Problem description: Please count the lines in this listing that include the string "axis", and give only the number.

Data for analysis:
_ _ _
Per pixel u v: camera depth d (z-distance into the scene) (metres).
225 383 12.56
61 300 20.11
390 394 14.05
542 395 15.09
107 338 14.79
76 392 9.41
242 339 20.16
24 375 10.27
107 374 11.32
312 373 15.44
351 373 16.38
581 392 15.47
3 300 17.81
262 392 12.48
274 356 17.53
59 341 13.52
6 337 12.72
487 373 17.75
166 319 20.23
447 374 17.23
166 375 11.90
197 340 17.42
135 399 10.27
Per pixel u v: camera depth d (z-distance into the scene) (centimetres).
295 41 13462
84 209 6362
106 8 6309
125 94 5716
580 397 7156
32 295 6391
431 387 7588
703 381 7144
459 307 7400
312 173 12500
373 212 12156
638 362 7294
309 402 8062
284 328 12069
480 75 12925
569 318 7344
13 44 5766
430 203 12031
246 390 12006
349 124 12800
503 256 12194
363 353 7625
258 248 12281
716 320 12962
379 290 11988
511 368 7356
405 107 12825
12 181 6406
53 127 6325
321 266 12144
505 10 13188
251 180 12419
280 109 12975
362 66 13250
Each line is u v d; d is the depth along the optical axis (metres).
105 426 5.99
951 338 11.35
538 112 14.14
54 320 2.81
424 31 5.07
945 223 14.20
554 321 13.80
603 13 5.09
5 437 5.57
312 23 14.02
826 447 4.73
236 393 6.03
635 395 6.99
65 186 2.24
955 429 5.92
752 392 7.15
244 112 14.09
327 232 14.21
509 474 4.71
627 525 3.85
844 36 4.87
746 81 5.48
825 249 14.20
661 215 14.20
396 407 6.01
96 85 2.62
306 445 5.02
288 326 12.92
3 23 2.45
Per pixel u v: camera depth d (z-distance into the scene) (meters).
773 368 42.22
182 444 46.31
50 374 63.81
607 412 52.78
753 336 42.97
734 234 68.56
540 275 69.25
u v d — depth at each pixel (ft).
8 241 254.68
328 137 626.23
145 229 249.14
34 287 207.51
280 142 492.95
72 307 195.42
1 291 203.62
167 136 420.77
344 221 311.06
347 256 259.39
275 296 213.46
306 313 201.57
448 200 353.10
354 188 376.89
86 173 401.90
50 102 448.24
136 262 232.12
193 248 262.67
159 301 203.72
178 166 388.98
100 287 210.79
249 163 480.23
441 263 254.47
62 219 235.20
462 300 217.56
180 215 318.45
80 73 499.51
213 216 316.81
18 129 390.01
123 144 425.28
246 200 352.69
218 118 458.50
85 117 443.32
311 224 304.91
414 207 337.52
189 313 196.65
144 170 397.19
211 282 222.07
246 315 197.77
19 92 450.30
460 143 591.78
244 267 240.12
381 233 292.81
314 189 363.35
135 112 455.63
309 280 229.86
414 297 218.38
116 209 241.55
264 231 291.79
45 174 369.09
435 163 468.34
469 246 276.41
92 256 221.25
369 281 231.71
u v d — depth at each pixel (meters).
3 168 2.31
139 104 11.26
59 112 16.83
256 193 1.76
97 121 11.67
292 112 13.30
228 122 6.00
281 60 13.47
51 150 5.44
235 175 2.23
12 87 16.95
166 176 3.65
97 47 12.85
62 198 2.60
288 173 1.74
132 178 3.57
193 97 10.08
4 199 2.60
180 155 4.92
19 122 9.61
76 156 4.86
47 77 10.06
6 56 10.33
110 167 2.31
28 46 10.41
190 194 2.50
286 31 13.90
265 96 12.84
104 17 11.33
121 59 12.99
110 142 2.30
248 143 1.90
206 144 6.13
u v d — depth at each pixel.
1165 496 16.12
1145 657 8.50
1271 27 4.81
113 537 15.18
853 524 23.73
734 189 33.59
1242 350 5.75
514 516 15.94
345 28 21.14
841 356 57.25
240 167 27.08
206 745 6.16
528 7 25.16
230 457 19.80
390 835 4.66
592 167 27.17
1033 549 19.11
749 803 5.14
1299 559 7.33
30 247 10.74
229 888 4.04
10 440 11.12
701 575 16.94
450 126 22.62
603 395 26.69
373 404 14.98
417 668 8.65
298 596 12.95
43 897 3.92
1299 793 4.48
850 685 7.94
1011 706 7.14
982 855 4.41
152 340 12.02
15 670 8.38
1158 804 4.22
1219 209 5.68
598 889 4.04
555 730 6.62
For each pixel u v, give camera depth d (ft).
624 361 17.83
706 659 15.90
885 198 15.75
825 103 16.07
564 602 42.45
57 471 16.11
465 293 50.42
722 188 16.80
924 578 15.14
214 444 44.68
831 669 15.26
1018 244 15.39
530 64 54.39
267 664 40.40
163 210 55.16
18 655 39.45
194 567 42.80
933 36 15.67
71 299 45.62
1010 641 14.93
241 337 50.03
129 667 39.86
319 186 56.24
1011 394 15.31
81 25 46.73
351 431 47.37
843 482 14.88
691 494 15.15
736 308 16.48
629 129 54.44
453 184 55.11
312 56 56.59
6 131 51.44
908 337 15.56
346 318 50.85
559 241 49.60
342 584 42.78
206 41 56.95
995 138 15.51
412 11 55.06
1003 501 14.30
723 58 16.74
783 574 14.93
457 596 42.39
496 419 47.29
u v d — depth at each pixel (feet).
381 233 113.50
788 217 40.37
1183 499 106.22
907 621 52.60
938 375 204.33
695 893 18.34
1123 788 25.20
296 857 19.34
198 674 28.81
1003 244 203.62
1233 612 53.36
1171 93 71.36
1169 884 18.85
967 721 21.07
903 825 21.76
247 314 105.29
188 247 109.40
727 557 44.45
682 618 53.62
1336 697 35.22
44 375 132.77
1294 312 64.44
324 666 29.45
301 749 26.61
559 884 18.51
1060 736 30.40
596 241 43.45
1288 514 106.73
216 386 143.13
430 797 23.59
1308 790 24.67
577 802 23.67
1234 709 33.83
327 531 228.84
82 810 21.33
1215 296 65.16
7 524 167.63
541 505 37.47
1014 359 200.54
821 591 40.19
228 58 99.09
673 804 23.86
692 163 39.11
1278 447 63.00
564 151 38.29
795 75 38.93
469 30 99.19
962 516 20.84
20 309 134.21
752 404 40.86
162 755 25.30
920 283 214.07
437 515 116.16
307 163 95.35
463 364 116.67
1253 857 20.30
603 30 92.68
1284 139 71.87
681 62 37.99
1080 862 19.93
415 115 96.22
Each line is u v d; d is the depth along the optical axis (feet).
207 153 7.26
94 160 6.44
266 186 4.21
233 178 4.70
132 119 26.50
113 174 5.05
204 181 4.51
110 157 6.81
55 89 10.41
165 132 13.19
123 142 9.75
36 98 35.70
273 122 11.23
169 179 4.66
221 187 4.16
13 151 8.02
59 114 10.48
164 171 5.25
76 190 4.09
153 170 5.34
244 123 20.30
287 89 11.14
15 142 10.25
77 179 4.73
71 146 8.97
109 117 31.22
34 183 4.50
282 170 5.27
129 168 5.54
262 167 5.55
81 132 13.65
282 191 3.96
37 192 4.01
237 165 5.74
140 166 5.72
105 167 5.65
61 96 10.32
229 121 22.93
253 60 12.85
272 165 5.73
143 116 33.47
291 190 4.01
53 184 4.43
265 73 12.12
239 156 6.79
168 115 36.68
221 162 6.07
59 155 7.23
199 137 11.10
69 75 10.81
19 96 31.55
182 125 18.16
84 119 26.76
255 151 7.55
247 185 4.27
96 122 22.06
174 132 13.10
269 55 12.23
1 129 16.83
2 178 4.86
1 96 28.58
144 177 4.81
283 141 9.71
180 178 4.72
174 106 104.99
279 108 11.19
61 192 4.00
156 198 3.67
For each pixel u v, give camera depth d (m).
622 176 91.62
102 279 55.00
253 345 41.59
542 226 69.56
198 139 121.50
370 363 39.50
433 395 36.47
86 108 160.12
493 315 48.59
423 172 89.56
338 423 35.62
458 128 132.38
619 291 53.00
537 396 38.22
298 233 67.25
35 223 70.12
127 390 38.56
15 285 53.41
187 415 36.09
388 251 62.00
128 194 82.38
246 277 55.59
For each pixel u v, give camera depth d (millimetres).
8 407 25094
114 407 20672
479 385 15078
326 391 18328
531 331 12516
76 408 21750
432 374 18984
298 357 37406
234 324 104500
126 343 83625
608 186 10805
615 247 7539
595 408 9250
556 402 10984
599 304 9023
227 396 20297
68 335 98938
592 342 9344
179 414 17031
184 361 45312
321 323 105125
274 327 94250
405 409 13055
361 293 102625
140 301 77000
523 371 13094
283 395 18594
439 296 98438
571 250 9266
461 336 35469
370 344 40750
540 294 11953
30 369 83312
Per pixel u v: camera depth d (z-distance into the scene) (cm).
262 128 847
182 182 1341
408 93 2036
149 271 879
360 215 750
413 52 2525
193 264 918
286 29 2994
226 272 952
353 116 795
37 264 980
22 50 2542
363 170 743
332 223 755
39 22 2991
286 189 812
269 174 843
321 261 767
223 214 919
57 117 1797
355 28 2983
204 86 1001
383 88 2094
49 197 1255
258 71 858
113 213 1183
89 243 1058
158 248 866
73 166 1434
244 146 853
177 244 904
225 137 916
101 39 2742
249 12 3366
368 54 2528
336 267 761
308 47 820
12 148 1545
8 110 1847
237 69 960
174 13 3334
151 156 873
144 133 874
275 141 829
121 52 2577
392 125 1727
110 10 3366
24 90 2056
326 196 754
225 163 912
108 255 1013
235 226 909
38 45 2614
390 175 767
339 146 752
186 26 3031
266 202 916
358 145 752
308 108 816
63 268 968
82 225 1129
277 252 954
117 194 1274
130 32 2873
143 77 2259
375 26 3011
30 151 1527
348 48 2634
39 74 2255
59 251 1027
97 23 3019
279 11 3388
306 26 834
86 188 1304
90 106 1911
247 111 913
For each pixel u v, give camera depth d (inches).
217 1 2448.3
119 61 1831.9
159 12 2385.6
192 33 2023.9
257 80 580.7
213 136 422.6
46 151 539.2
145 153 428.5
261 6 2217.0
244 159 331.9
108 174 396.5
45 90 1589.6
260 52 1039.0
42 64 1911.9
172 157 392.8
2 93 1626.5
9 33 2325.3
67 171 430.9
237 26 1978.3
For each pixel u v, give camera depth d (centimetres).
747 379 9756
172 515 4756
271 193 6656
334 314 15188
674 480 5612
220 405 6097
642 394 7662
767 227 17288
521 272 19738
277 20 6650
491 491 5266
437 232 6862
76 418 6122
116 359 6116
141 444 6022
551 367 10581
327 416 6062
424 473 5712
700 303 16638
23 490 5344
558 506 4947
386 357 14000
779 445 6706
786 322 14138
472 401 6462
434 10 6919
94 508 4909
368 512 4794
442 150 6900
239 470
_ _ _
Problem solution: 2